• PROBLEM TO SOLVE:
Would you copy the records below, exactly and only from their first line through the line containing "X159770000Y-91340000D03*", without any pictures?
[RECORDED INFORMATION Boundary: Start]
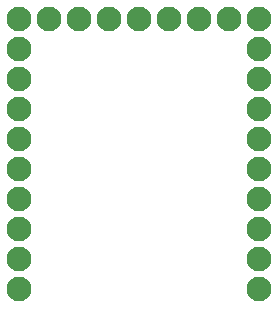
<source format=gbr>
G04 #@! TF.FileFunction,Copper,L2,Bot,Signal*
%FSLAX46Y46*%
G04 Gerber Fmt 4.6, Leading zero omitted, Abs format (unit mm)*
G04 Created by KiCad (PCBNEW 4.0.6) date 09/06/17 16:42:01*
%MOMM*%
%LPD*%
G01*
G04 APERTURE LIST*
%ADD10C,0.100000*%
%ADD11C,2.100000*%
G04 APERTURE END LIST*
D10*
D11*
X159770000Y-76100000D03*
X159770000Y-78640000D03*
X159770000Y-81180000D03*
X159770000Y-83720000D03*
X159770000Y-86260000D03*
X159770000Y-88800000D03*
X159770000Y-91340000D03*
X159770000Y-93880000D03*
X159770000Y-96420000D03*
X159770000Y-73560000D03*
X157230000Y-73560000D03*
X154690000Y-73560000D03*
X152150000Y-73560000D03*
X149610000Y-73560000D03*
X147070000Y-73560000D03*
X144530000Y-73560000D03*
X141990000Y-73560000D03*
X139450000Y-73560000D03*
X139450000Y-76100000D03*
X139450000Y-78640000D03*
X139450000Y-81180000D03*
X139450000Y-83720000D03*
X139450000Y-86260000D03*
X139450000Y-88800000D03*
X139450000Y-91340000D03*
X139450000Y-93880000D03*
X139450000Y-96420000D03*
M02*

</source>
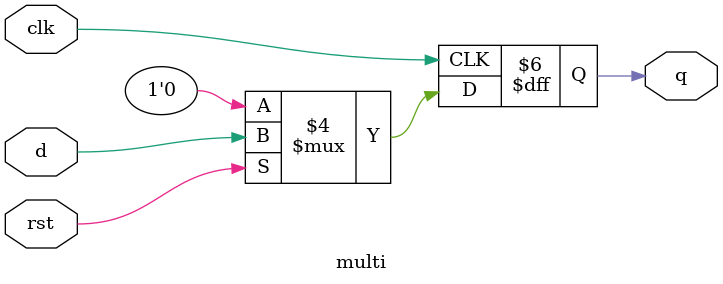
<source format=v>
`timescale 1ns / 1ps
module multi(d,q,clk,rst   );

	input d,rst,clk; 
	output q; 
	reg q;
	
	
	always @(posedge clk) 
	begin 
	
		if(~rst) 
			q = 0; 
			
		else  
			q = d;
	
	end


endmodule

</source>
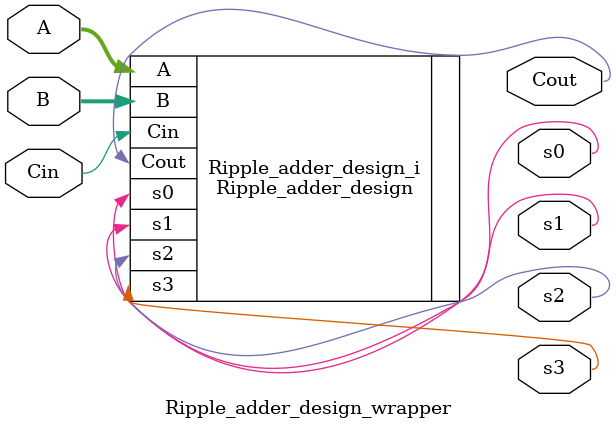
<source format=v>
`timescale 1 ps / 1 ps

module Ripple_adder_design_wrapper
   (A,
    B,
    Cin,
    Cout,
    s0,
    s1,
    s2,
    s3);
  input [3:0]A;
  input [3:0]B;
  input Cin;
  output Cout;
  output s0;
  output s1;
  output s2;
  output s3;

  wire [3:0]A;
  wire [3:0]B;
  wire Cin;
  wire Cout;
  wire s0;
  wire s1;
  wire s2;
  wire s3;

  Ripple_adder_design Ripple_adder_design_i
       (.A(A),
        .B(B),
        .Cin(Cin),
        .Cout(Cout),
        .s0(s0),
        .s1(s1),
        .s2(s2),
        .s3(s3));
endmodule

</source>
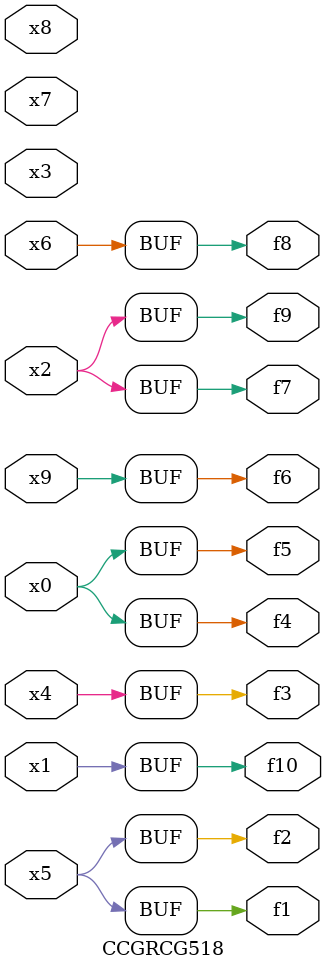
<source format=v>
module CCGRCG518(
	input x0, x1, x2, x3, x4, x5, x6, x7, x8, x9,
	output f1, f2, f3, f4, f5, f6, f7, f8, f9, f10
);
	assign f1 = x5;
	assign f2 = x5;
	assign f3 = x4;
	assign f4 = x0;
	assign f5 = x0;
	assign f6 = x9;
	assign f7 = x2;
	assign f8 = x6;
	assign f9 = x2;
	assign f10 = x1;
endmodule

</source>
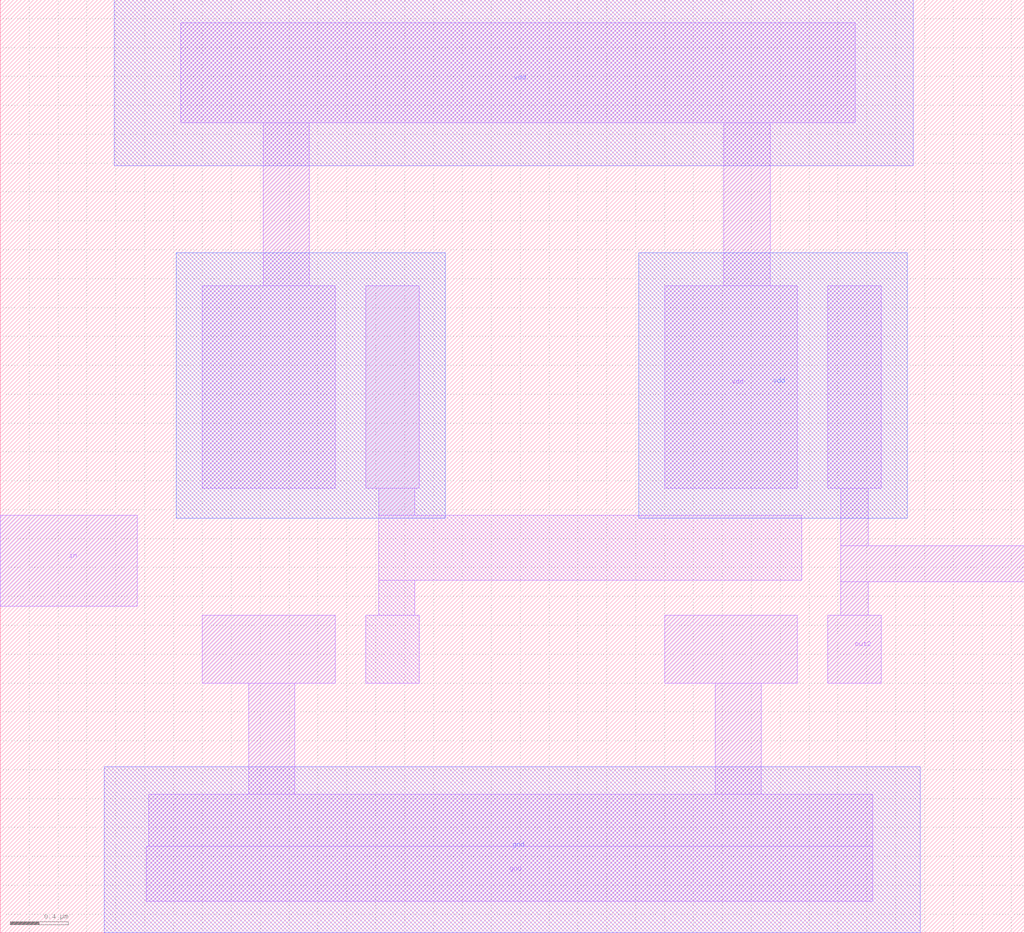
<source format=lef>
VERSION 5.7 ;
  NOWIREEXTENSIONATPIN ON ;
  DIVIDERCHAR "/" ;
  BUSBITCHARS "[]" ;
MACRO buf
  CLASS BLOCK ;
  FOREIGN buf ;
  ORIGIN 2.600 -4.870 ;
  SIZE 7.090 BY 6.460 ;
  PIN in
    ANTENNAGATEAREA 0.280500 ;
    PORT
      LAYER li1 ;
        RECT -2.600 7.130 -1.650 7.760 ;
    END
  END in
  PIN out2
    ANTENNADIFFAREA 0.748000 ;
    PORT
      LAYER li1 ;
        RECT 3.130 7.950 3.500 9.350 ;
        RECT 3.220 7.550 3.410 7.950 ;
        RECT 3.220 7.300 4.490 7.550 ;
        RECT 3.220 7.070 3.410 7.300 ;
        RECT 3.130 6.600 3.500 7.070 ;
    END
  END out2
  PIN vdd
    ANTENNADIFFAREA 2.660000 ;
    PORT
      LAYER nwell ;
        RECT -1.380 7.740 0.480 9.580 ;
        RECT 1.820 7.740 3.680 9.580 ;
      LAYER li1 ;
        RECT -1.350 10.480 3.320 11.170 ;
        RECT -0.780 9.350 -0.460 10.480 ;
        RECT 2.410 9.350 2.730 10.480 ;
        RECT -1.200 7.950 -0.280 9.350 ;
        RECT 2.000 7.950 2.920 9.350 ;
      LAYER met1 ;
        RECT -1.810 10.180 3.720 11.330 ;
    END
  END vdd
  PIN gnd
    ANTENNADIFFAREA 0.893000 ;
    PORT
      LAYER li1 ;
        RECT -1.200 6.600 -0.280 7.070 ;
        RECT 2.000 6.600 2.920 7.070 ;
        RECT -0.880 5.830 -0.560 6.600 ;
        RECT 2.350 5.830 2.670 6.600 ;
        RECT -1.570 5.470 3.440 5.830 ;
        RECT -1.590 5.090 3.440 5.470 ;
      LAYER met1 ;
        RECT -1.880 4.870 3.770 6.020 ;
    END
  END gnd
  OBS
      LAYER li1 ;
        RECT -0.070 7.950 0.300 9.350 ;
        RECT 0.020 7.760 0.270 7.950 ;
        RECT 0.020 7.310 2.950 7.760 ;
        RECT 0.020 7.070 0.270 7.310 ;
        RECT -0.070 6.600 0.300 7.070 ;
  END
END buf
END LIBRARY


</source>
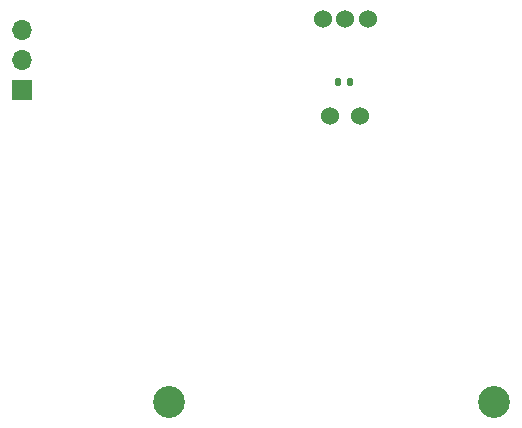
<source format=gts>
G04 #@! TF.GenerationSoftware,KiCad,Pcbnew,7.0.8-7.0.8~ubuntu22.04.1*
G04 #@! TF.CreationDate,2024-01-26T15:42:25+01:00*
G04 #@! TF.ProjectId,hand_B,68616e64-5f42-42e6-9b69-6361645f7063,rev?*
G04 #@! TF.SameCoordinates,Original*
G04 #@! TF.FileFunction,Soldermask,Top*
G04 #@! TF.FilePolarity,Negative*
%FSLAX46Y46*%
G04 Gerber Fmt 4.6, Leading zero omitted, Abs format (unit mm)*
G04 Created by KiCad (PCBNEW 7.0.8-7.0.8~ubuntu22.04.1) date 2024-01-26 15:42:25*
%MOMM*%
%LPD*%
G01*
G04 APERTURE LIST*
G04 Aperture macros list*
%AMRoundRect*
0 Rectangle with rounded corners*
0 $1 Rounding radius*
0 $2 $3 $4 $5 $6 $7 $8 $9 X,Y pos of 4 corners*
0 Add a 4 corners polygon primitive as box body*
4,1,4,$2,$3,$4,$5,$6,$7,$8,$9,$2,$3,0*
0 Add four circle primitives for the rounded corners*
1,1,$1+$1,$2,$3*
1,1,$1+$1,$4,$5*
1,1,$1+$1,$6,$7*
1,1,$1+$1,$8,$9*
0 Add four rect primitives between the rounded corners*
20,1,$1+$1,$2,$3,$4,$5,0*
20,1,$1+$1,$4,$5,$6,$7,0*
20,1,$1+$1,$6,$7,$8,$9,0*
20,1,$1+$1,$8,$9,$2,$3,0*%
G04 Aperture macros list end*
%ADD10RoundRect,0.135000X0.135000X0.185000X-0.135000X0.185000X-0.135000X-0.185000X0.135000X-0.185000X0*%
%ADD11C,2.700000*%
%ADD12R,1.700000X1.700000*%
%ADD13O,1.700000X1.700000*%
%ADD14C,1.524000*%
G04 APERTURE END LIST*
D10*
X103819999Y-38900000D03*
X102799999Y-38900000D03*
D11*
X116000000Y-65982499D03*
X88500000Y-65982499D03*
D12*
X76100000Y-39587500D03*
D13*
X76100000Y-37047500D03*
X76100000Y-34507500D03*
D14*
X102160000Y-41800000D03*
X104700000Y-41800000D03*
X101525000Y-33595000D03*
X103425000Y-33595000D03*
X105325000Y-33595000D03*
M02*

</source>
[RECORDED INFORMATION Boundary: End]
• OUTPUT FOR THIS TASK:
<source format=gbr>
G04 #@! TF.FileFunction,Copper,L2,Bot,Signal*
%FSLAX46Y46*%
G04 Gerber Fmt 4.6, Leading zero omitted, Abs format (unit mm)*
G04 Created by KiCad (PCBNEW 4.0.6) date 09/06/17 16:42:01*
%MOMM*%
%LPD*%
G01*
G04 APERTURE LIST*
%ADD10C,0.100000*%
%ADD11C,2.100000*%
G04 APERTURE END LIST*
D10*
D11*
X159770000Y-76100000D03*
X159770000Y-78640000D03*
X159770000Y-81180000D03*
X159770000Y-83720000D03*
X159770000Y-86260000D03*
X159770000Y-88800000D03*
X159770000Y-91340000D03*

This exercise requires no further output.